Burgerlijk Wetboek Boek 10 (BW)
Boek 10
Internationaal privaatrecht
Titel 4Het geregistreerd partnerschap
Afdeling 3Rechtsbetrekkingen tussen de geregistreerde partners
Artikel 63a In deze afdeling wordt onder «de Verordening (EU) nr. 2016/1104» verstaan de Verordening (EU) nr. 2016/1104 van de Raad van 24 juni 2016 tot uitvoering van de nauwere samenwerking op het gebied van de bevoegdheid, het toepasselijke recht en de erkenning en tenuitvoerlegging van beslissingen op het gebied van de vermogensrechtelijke gevolgen van geregistreerde partnerschappen.Artikel 64 1 De persoonlijke rechtsbetrekkingen tussen de partners onderling die niet worden begrepen onder de Verordening (EU) nr. 2016/1104, worden beheerst door het recht dat de partners voor of tijdens het geregistreerd partnerschap, al dan niet met wijziging van een eerdere aanwijzing, hebben aangewezen.
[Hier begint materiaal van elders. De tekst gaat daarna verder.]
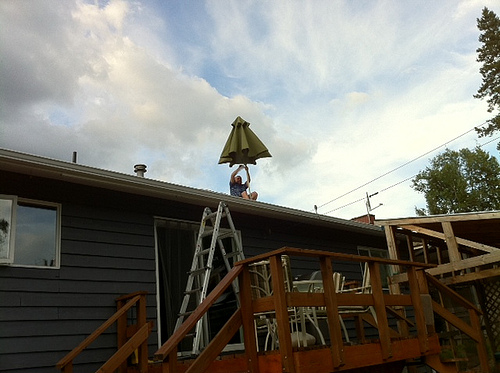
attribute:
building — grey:
[1, 142, 498, 369]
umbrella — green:
[216, 112, 277, 170]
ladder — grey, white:
[160, 196, 248, 361]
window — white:
[1, 191, 68, 276]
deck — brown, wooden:
[48, 239, 497, 368]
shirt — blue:
[228, 180, 251, 198]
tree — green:
[412, 149, 497, 207]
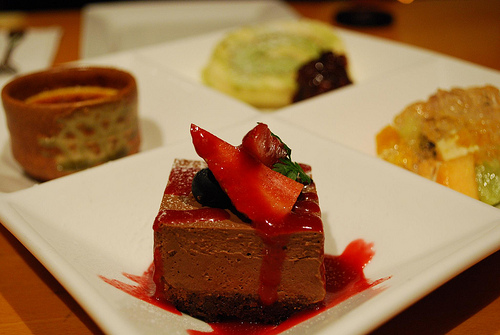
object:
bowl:
[2, 60, 141, 184]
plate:
[0, 116, 498, 334]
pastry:
[150, 157, 325, 324]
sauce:
[96, 239, 382, 334]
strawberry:
[190, 122, 306, 229]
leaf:
[269, 150, 313, 187]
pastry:
[373, 83, 500, 206]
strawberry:
[240, 122, 294, 172]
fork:
[1, 25, 27, 78]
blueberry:
[190, 167, 236, 210]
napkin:
[2, 25, 67, 77]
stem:
[271, 132, 293, 156]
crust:
[167, 285, 328, 330]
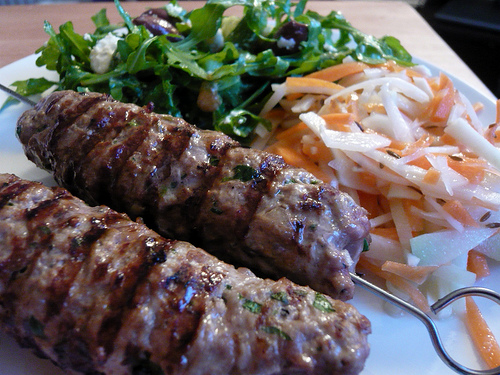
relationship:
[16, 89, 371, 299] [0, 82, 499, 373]
meat on skewer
2 De partners kunnen slechts een rechtsstelsel aanwijzen dat het instituut van het geregistreerd partnerschap kent.
3 Een aanwijzing als bedoeld in dit artikel is, wat de vorm betreft, geldig indien de vormvoorschriften voor de aanwijzing van het recht dat toepasselijk is op het vermogensregime van de partners, in acht zijn genomen.
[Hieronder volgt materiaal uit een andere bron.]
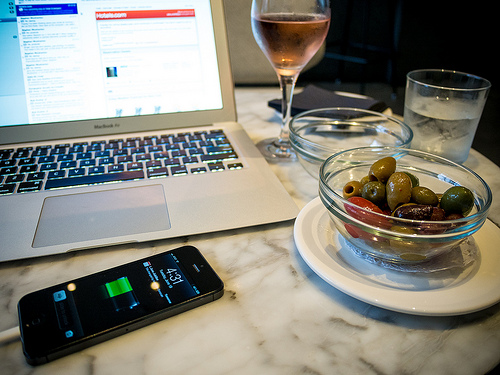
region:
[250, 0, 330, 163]
wine glass with wine in it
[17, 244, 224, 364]
black Apple iPhone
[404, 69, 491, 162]
clear glass with ice water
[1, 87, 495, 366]
white granite table top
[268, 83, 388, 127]
stack of black napkins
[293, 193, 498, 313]
small white plate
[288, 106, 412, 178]
empty clear glass bowl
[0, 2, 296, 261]
open white lap top computer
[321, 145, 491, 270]
bowl of green olives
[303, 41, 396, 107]
black arms of chair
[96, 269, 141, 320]
battery with green bar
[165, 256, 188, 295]
time is 4:31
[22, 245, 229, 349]
iPhone is charging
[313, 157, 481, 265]
clear bowl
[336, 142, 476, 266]
clear bowl of fruit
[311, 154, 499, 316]
clear bowl of fruit on a white plate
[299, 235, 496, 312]
circular shaped white plate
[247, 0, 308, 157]
clear glass of wine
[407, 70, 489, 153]
clear glass of water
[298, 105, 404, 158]
empty clear glass dish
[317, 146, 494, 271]
a glass bowl full of olives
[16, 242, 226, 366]
a black cell phone on the battery charge screen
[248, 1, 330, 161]
a glass half-full of wine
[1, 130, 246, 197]
keyboard of a laptop computer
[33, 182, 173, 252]
touchpad of a sliver laptop computer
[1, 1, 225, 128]
screen of a silver laptop computer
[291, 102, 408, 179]
an empty bowl made of glass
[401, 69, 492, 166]
a glass that is filled halfway with water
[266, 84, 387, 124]
a black napkin on a table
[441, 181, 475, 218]
a green olive in a glass bowl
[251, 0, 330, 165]
A glass of wine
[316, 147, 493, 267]
A bowl of green olives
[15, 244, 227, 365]
a cell phone that is charging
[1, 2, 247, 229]
laptop computer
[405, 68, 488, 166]
a glass of water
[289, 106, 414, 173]
an empty bowl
Artikel 65 Bij gebreke van een aanwijzing van het toepasselijke recht worden de persoonlijke rechtsbetrekkingen die niet worden begrepen onder de Verordening (EU) nr. 2016/1104 tussen partners die in Nederland een geregistreerd partnerschap zijn aangegaan, beheerst door het Nederlandse recht. Zijn de partners buiten Nederland een geregistreerd partnerschap aangegaan, dan worden deze persoonlijke rechtsbetrekkingen tussen hen beheerst door het recht, met inbegrip van het internationaal privaatrecht, van de staat waar het geregistreerd partnerschap is aangegaan.
Artikel 66 Indien een aanwijzing als bedoeld in artikel 64 leidt tot toepasselijkheid van een ander recht dan het voorheen toepasselijke, is dat andere recht toepasselijk vanaf het tijdstip van die aanwijzing.